Conservative treatment of the condition may include anti-inflammatory drugs, corticosteroid injections, and manual therapy. If symptoms are not resolved over a few weeks following conservative management, your caregiver may recommend surgery to release the tendons from the effected compartment. Subsequent therapy will include patient education, splinting exercises, and management of swelling and the surgical scar.
The following are recommended exercises for managing de Quervain’s tenosynovitis. These exercises should be performed after a 2 to 3-week period of splinting, cold pack therapy, and the reduction of aggravating factors (texting, drawing, wringing, etc.). Once you feel more confident in moving your thumb, these exercises can help in conditioning your muscles and supporting tissues for better movement.
1) Wrist Strengthing
- Place elastic band (or bungee cord) underfoot and hold other end with the affected hand
- Fixated forearm on your thigh or another surface; only your wrist should be moving up and down
- Pull the affected hand up with your other hand against the band’s resistance
- Slowly lower your wrist towards the ground; do not allow the band to pull you but rather slowly lead the band downwards
- Repeat 15 times, twice a day.
2) Wrist Stretch
- Place wrist, palm upward on a surface
- Turn your body away such that your fingers are pointing the opposite direction.
- To increase the stretch, turn head to the side opposite of the hand on the surface.
- Hold for 10 seconds, release and repeat 3-6 times.
3) Thumb Stretch
- Place affected hand, palm down on a surface.
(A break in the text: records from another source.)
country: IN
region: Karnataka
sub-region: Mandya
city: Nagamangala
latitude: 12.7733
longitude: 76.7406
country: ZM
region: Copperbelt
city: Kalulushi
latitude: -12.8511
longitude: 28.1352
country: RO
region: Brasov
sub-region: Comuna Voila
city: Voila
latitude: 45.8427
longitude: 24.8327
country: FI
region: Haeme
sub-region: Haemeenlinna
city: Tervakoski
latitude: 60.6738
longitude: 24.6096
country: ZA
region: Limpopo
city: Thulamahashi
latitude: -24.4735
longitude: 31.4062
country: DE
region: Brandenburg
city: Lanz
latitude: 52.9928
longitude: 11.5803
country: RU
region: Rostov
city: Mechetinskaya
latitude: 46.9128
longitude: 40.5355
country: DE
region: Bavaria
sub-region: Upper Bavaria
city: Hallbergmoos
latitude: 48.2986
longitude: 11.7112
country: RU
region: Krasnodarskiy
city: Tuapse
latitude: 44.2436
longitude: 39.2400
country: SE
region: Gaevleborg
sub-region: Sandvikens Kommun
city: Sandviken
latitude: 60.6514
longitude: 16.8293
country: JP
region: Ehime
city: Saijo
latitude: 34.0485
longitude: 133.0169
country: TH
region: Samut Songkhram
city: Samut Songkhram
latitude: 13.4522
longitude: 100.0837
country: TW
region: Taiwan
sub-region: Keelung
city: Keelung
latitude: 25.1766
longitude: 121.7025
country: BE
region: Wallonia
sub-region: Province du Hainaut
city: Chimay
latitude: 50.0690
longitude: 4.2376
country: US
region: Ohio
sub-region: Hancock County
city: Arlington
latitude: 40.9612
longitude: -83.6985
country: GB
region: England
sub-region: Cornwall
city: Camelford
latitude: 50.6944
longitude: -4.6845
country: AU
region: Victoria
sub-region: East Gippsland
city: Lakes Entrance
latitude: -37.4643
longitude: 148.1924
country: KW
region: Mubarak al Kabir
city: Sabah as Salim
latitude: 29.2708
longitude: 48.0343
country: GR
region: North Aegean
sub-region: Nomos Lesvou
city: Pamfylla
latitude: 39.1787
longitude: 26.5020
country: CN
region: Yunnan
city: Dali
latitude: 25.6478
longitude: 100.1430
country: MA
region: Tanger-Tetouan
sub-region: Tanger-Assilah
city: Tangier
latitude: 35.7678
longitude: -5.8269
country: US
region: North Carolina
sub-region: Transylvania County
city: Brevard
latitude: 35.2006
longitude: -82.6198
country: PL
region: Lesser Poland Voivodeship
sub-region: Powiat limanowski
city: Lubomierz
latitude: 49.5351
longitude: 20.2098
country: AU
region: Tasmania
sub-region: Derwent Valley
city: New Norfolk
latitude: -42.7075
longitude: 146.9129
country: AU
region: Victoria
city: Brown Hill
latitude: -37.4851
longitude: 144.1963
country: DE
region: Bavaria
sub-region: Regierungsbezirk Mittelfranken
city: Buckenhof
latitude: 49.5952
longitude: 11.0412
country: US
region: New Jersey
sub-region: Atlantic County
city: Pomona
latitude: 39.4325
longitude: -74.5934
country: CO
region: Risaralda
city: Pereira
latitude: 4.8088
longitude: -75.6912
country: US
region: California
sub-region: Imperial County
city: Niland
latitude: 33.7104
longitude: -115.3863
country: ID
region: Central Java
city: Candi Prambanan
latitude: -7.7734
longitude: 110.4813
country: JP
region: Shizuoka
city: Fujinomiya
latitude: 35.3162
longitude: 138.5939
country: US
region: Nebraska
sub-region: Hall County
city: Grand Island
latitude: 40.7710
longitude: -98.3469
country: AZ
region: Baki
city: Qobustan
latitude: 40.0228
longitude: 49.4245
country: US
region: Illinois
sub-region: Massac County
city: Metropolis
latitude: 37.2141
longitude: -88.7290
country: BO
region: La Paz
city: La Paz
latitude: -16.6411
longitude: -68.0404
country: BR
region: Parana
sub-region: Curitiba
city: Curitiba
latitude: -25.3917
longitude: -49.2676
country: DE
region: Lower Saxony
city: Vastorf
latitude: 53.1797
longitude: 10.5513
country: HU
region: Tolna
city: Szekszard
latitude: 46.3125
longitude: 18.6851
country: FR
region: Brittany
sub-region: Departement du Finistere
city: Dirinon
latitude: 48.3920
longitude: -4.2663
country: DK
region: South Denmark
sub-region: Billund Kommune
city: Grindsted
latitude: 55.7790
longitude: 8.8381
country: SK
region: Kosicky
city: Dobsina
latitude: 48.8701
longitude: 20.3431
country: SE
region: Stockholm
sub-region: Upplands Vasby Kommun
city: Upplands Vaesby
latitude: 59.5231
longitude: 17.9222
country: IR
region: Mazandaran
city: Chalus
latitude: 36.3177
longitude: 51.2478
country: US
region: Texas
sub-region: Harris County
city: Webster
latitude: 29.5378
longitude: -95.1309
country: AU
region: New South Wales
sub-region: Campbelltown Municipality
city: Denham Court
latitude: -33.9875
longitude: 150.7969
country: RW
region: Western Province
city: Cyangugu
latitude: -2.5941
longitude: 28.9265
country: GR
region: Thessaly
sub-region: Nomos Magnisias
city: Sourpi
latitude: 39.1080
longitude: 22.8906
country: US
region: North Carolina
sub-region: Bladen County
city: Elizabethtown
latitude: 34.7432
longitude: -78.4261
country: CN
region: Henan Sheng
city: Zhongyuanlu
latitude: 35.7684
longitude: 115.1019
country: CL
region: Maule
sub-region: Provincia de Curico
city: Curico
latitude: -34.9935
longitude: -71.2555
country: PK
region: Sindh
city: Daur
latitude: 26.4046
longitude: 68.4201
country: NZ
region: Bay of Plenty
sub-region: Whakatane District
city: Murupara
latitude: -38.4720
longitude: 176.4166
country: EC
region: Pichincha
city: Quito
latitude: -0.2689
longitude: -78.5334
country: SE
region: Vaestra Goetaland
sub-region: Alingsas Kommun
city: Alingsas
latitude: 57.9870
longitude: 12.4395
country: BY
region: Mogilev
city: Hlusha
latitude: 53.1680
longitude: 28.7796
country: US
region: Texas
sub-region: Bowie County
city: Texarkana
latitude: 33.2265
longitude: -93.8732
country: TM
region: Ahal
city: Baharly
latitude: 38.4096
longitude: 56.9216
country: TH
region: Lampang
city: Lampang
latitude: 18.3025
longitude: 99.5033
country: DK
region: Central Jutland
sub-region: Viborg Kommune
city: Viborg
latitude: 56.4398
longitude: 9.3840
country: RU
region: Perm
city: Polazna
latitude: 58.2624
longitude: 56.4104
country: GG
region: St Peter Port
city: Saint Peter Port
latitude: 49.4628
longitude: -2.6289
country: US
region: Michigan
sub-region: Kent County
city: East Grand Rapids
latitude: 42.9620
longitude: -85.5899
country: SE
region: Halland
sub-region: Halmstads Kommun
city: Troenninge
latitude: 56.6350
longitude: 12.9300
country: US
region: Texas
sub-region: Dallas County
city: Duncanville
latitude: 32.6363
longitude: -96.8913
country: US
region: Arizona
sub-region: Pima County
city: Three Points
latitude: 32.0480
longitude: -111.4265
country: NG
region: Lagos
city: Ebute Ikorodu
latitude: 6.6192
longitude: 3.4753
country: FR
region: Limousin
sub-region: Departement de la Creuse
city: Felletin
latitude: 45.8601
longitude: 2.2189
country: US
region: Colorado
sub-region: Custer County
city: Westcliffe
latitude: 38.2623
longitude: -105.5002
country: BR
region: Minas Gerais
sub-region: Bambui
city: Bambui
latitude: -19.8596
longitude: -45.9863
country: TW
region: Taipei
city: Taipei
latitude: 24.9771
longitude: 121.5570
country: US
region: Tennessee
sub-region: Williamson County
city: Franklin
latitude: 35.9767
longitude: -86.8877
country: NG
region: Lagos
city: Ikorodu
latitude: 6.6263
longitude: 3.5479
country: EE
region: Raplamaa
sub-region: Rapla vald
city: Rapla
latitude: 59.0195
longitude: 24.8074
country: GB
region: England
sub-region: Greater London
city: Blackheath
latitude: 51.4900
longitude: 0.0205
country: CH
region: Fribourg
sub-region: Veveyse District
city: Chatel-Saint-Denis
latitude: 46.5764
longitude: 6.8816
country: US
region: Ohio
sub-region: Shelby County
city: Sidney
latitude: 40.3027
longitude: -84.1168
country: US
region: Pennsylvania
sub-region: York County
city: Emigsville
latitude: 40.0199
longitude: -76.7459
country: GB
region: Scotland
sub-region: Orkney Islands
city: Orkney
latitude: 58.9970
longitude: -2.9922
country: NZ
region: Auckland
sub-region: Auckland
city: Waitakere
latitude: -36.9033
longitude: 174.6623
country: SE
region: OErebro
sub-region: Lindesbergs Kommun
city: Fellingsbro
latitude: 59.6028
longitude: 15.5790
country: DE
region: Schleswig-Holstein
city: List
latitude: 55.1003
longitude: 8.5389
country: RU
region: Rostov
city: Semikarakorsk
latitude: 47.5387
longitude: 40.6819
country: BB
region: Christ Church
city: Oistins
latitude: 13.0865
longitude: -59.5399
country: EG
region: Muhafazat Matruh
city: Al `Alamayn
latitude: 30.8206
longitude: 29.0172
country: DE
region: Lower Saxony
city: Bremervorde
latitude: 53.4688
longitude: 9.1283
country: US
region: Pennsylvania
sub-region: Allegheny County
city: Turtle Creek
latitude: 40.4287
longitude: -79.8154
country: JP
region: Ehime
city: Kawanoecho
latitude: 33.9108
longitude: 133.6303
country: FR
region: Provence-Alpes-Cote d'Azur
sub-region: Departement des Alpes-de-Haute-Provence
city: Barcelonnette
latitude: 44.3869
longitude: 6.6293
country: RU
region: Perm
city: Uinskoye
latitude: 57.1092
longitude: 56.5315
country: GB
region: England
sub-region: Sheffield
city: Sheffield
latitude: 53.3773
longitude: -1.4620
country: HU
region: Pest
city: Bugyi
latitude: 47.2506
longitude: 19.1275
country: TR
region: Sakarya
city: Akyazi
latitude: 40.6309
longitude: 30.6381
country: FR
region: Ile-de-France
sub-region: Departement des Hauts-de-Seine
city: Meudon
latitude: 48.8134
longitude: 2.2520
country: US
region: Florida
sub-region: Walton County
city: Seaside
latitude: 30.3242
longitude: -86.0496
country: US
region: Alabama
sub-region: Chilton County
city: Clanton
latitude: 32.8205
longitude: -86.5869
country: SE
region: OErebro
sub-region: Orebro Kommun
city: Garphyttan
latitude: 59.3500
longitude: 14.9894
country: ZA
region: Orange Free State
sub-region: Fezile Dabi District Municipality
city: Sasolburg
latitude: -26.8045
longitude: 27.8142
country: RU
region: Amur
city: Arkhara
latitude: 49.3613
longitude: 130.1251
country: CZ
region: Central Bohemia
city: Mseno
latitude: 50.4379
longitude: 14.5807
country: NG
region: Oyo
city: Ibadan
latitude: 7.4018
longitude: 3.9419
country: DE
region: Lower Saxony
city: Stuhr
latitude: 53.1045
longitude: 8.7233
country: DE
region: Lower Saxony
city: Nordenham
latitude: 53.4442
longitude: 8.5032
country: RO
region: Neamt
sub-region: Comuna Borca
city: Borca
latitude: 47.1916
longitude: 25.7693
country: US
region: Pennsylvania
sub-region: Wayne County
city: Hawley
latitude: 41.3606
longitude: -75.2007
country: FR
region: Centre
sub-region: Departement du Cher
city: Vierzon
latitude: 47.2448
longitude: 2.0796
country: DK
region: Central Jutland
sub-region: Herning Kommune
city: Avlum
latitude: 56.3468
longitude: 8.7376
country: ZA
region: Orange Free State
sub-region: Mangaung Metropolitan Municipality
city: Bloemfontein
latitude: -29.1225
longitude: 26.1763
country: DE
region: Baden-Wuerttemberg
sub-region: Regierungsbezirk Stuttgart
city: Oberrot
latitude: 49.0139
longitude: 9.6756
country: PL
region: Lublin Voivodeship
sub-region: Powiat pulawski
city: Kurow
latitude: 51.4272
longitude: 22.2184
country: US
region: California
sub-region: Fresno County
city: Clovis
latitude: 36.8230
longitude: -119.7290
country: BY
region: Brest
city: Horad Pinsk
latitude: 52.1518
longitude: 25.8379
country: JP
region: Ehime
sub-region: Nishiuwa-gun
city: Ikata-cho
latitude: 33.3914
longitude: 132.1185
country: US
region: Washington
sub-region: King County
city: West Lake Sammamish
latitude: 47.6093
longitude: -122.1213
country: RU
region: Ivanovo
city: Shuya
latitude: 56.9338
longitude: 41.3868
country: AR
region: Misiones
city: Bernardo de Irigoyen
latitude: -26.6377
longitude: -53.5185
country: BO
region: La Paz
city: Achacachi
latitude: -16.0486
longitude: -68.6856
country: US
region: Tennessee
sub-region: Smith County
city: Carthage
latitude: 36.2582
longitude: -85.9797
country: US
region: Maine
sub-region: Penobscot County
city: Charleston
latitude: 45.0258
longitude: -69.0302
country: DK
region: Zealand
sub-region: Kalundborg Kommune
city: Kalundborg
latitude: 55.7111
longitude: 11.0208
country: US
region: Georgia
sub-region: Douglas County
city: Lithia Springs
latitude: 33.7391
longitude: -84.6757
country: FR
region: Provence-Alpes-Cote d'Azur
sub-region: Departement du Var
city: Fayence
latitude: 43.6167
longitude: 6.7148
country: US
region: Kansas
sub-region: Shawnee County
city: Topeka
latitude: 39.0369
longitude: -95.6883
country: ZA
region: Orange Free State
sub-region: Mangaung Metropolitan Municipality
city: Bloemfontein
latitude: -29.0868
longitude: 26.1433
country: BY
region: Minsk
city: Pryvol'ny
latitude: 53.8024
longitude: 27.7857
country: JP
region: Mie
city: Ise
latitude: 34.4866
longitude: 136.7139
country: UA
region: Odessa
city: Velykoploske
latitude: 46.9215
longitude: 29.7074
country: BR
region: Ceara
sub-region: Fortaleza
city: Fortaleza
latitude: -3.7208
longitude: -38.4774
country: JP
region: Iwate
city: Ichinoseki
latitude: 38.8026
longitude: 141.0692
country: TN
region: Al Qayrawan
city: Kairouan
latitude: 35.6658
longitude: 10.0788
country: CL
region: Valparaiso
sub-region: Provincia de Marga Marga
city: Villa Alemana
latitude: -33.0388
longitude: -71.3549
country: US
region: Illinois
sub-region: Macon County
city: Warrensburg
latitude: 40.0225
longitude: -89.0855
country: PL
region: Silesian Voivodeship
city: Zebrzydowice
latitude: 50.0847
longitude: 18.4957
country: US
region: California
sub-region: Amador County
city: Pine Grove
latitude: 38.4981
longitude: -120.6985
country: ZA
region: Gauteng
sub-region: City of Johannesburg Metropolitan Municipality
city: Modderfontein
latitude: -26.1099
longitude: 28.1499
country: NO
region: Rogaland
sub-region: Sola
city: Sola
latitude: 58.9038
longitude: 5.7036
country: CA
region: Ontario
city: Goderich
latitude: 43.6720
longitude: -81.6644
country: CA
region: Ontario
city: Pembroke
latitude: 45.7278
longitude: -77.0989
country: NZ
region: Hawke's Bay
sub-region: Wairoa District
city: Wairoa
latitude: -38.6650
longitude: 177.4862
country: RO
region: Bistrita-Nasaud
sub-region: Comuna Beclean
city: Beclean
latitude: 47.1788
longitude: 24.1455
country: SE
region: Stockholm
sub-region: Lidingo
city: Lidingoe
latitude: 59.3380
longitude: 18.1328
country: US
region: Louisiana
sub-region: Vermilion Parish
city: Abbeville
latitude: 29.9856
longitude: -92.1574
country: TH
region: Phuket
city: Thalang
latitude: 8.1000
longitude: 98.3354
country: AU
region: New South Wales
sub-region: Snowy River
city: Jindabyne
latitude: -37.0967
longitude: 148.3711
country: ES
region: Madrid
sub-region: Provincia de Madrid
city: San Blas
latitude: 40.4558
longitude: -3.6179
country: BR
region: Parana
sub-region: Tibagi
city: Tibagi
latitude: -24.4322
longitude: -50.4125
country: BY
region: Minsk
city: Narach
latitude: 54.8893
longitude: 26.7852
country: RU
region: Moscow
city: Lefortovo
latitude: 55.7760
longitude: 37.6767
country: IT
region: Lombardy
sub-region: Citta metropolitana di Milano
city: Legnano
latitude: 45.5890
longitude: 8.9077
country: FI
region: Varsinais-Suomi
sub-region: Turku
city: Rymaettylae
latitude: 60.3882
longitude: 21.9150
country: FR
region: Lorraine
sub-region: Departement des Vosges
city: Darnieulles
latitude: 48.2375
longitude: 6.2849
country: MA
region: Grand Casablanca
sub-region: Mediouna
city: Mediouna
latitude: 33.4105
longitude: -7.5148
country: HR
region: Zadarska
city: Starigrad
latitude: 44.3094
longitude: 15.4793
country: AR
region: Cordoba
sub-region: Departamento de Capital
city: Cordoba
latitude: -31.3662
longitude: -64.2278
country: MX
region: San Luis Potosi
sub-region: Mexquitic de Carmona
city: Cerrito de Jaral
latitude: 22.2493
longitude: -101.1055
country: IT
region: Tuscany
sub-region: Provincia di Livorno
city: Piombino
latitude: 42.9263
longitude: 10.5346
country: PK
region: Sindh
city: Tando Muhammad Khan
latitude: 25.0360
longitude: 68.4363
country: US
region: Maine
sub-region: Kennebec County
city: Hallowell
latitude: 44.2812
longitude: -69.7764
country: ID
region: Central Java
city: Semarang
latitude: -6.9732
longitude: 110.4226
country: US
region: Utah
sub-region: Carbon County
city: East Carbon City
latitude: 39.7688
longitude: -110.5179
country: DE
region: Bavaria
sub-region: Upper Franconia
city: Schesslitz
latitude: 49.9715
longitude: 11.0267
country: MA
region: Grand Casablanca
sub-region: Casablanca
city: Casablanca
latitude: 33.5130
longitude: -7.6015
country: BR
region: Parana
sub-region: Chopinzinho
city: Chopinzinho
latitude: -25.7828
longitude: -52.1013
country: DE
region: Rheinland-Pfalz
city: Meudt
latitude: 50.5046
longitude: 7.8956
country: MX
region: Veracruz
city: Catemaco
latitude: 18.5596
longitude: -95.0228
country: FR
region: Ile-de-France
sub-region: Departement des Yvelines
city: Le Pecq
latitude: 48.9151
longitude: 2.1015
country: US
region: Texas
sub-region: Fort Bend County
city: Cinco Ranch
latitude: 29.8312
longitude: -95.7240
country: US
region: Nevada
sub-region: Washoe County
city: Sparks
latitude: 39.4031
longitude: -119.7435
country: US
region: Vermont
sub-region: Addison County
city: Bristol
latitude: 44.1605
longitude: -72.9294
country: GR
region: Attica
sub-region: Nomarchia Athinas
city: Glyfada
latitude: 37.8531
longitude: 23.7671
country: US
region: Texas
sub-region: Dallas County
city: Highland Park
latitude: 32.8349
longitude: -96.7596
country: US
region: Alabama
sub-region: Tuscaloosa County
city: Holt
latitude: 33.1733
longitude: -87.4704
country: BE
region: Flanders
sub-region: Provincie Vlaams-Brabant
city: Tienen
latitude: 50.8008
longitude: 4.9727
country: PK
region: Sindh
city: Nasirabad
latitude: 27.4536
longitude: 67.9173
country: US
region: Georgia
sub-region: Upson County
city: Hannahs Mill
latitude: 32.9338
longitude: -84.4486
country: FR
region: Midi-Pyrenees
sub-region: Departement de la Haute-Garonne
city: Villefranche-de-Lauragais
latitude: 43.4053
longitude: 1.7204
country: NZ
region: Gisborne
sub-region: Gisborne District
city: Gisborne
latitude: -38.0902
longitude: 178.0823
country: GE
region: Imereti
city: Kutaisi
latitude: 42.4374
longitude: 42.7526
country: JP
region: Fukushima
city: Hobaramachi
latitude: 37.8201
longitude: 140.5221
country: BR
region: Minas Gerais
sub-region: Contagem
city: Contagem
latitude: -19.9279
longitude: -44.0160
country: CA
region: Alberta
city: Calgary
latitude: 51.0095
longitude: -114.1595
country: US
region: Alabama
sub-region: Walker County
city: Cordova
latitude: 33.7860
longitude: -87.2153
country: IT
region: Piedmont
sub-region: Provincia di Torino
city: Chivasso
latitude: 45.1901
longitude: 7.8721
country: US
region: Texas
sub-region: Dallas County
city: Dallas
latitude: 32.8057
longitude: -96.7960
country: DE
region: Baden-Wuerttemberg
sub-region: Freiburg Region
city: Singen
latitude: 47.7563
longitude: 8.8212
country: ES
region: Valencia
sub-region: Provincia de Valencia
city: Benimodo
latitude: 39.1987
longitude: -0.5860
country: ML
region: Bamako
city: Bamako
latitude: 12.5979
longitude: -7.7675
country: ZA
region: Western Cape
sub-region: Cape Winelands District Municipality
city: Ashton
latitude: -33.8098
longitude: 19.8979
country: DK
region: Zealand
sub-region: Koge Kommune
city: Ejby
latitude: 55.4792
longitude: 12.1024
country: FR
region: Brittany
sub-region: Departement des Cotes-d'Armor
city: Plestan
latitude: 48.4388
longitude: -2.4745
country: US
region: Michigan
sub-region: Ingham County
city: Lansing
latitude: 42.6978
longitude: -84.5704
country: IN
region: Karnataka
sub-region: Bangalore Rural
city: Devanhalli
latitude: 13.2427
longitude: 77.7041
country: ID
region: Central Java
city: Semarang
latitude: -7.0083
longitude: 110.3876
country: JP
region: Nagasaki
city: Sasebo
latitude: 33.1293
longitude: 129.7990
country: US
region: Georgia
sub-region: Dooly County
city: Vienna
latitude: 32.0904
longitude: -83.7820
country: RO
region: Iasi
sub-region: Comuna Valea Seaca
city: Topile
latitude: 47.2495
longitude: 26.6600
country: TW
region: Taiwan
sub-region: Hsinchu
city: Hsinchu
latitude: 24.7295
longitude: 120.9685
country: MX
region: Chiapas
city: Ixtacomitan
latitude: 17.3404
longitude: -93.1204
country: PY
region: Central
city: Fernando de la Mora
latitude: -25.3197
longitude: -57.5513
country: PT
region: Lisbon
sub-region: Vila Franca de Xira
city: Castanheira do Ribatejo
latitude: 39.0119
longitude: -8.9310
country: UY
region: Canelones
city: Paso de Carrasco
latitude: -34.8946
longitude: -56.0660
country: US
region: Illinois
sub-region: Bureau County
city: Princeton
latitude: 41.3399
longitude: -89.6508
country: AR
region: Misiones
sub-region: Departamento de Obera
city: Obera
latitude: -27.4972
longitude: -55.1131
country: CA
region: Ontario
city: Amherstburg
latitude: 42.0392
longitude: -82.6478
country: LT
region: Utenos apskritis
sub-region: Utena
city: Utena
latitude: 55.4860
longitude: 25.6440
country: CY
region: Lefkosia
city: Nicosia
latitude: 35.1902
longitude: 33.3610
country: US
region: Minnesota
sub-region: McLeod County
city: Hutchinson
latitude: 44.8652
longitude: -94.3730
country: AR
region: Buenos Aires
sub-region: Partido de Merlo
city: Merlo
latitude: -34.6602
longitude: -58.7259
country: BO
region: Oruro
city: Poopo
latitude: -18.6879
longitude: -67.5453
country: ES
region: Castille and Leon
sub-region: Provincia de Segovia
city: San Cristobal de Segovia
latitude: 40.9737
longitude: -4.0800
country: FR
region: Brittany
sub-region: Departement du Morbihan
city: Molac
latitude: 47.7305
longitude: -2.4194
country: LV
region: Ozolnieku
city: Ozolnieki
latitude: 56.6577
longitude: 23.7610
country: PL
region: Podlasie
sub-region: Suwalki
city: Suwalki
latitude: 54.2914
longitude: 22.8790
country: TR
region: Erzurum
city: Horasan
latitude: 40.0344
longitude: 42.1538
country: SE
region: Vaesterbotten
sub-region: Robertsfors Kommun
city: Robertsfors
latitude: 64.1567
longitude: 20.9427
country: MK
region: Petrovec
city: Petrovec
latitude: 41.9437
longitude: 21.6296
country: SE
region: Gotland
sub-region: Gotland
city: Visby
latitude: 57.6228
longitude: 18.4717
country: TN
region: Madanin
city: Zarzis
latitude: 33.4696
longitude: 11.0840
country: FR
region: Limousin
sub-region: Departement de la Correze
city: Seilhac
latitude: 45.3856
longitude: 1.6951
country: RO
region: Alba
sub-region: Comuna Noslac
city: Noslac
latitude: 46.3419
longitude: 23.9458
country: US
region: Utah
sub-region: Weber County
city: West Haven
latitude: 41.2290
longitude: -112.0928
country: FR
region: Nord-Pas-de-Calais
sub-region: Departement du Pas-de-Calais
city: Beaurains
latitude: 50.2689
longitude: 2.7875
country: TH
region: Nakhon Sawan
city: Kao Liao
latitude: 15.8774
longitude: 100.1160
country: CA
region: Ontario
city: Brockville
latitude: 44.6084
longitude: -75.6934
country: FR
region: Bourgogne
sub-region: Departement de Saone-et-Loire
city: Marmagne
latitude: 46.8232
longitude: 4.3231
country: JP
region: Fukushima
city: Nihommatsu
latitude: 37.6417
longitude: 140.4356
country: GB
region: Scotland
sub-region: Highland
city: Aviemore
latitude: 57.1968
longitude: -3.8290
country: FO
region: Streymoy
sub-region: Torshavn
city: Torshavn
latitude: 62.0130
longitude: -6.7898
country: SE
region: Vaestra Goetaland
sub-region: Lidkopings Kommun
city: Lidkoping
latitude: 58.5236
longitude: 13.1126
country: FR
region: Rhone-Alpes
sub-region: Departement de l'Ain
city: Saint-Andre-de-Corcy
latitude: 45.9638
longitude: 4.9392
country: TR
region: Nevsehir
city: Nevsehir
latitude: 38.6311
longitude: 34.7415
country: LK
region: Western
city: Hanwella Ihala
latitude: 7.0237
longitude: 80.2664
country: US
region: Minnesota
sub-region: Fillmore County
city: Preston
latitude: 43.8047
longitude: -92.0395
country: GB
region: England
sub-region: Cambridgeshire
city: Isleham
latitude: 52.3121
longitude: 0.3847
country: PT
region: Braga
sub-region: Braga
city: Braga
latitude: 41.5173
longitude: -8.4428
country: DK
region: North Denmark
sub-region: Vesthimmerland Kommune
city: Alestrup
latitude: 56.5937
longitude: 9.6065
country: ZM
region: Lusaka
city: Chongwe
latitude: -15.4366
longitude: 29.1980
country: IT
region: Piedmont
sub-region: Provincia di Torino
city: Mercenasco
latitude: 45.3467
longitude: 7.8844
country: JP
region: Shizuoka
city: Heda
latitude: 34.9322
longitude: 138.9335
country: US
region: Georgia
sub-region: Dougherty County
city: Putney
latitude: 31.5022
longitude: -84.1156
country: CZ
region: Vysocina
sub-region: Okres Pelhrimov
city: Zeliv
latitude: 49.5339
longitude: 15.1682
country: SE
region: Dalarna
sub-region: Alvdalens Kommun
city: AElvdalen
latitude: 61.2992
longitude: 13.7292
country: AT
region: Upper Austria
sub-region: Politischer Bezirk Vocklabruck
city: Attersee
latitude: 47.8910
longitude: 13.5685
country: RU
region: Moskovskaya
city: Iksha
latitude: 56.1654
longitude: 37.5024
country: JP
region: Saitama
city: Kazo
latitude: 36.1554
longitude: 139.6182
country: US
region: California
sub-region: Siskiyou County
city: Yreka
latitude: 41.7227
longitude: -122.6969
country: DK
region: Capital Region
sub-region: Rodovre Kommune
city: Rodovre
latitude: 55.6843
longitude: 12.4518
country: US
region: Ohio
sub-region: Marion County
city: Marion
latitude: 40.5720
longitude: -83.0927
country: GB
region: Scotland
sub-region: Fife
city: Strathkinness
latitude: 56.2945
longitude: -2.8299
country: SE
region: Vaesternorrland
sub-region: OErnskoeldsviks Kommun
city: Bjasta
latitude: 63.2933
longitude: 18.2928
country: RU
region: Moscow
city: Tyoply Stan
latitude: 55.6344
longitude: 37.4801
- With your other hand gently pull your thumb away from the surface.
- Slowly return your thumb to the surface.
- Repeat 5-10 times every 2 hours.
4) Pulling Stretch
- Place your hand perpendicular to the surface.
- With your unaffected hand gently pull your affected thumb away from the other fingers.
- Slowly lower your thumb back down.
- Repeat 5-10 times every 2 hours.
Ali, M., Asim, M., Danish, S. H., Ahmad, F., Iqbal, A., & Hasan, S. D. (2014). Frequency of De Quervain’s tenosynovitis and its association with SMS texting. Muscles, ligaments and tendons journal, 4(1), 74.
González-Iglesias, J., Huijbregts, P., Fernández-de-Las-Peñas, C., & Cleland, J. A. (2010). Differential diagnosis and physical therapy management of a patient with radial wrist pain of 6 months’ duration: a case report. journal of orthopaedic & sports physical therapy, 40(6), 361-368.